I’d not noticed it before, but then I wasn’t really looking. It doesn’t belong with the gold heart, star and fish. It’s wrong, somehow. It unsettles me in the way of a voodoo doll stuck with pins.
‘Does it matter?’ I say.
I get up from the bed and touch a picture of Laila laughing. The impossibility of it all, that she was here and laughing and now she’s not and never can be, hits me like a fist in the gut. More precisely: it feels like someone has punched right through me, tearing through skin, fat and muscle, to wrench out my organs in their bloodied hand.

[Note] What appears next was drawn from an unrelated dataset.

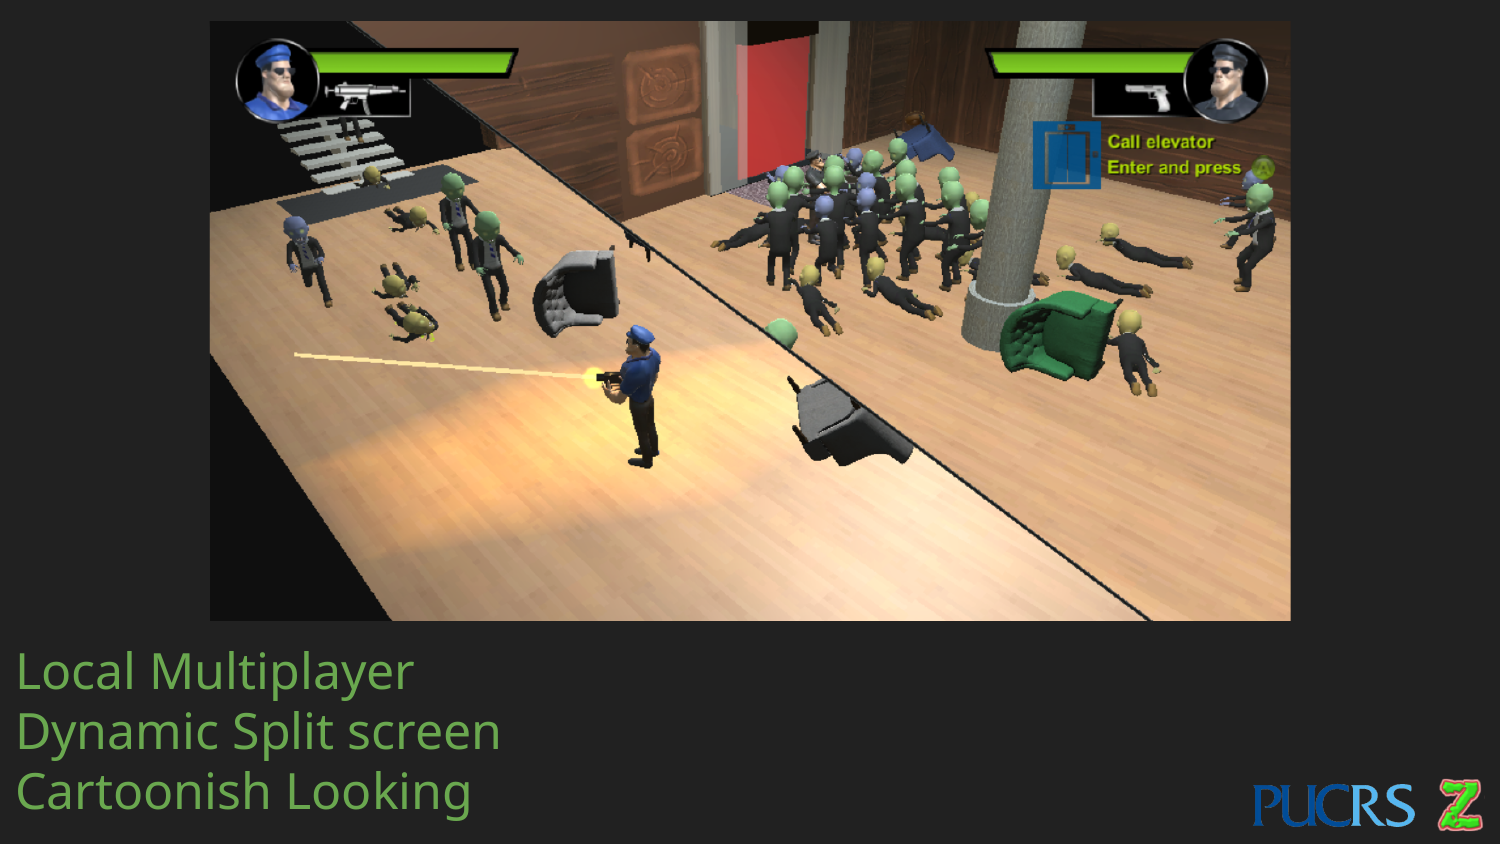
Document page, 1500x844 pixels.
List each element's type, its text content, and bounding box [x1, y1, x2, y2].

The picture is from just before March, because her hair is still long and the trees are beginning to bud. The resemblance between us is too close. Looking at photos of Laila is like looking into a distorted mirror. Her eyes are darker, the honey gold in her brown hair more pronounced.
Behind her is a massive grey house I don’t recognise. How did I miss so much of her life? How is there so much I don’t know?
‘Pearls are for tears,’ Mom says, looking at the crow’s eyes.
Mom is full of weird superstitions I don’t entirely understand. They’re from her childhood, passed down by her mother and aunts like some kind of arcane knowledge. Theirs is a bond formed by stories, by songs and recipes handed down generations. By women with soft cloth covering their hair, and henna-stained fingernails. The early morning call to prayer chanted through the wind. Stories of slave ancestors and curses, of boys who dance with swords, that make me shiver a little when I hear them.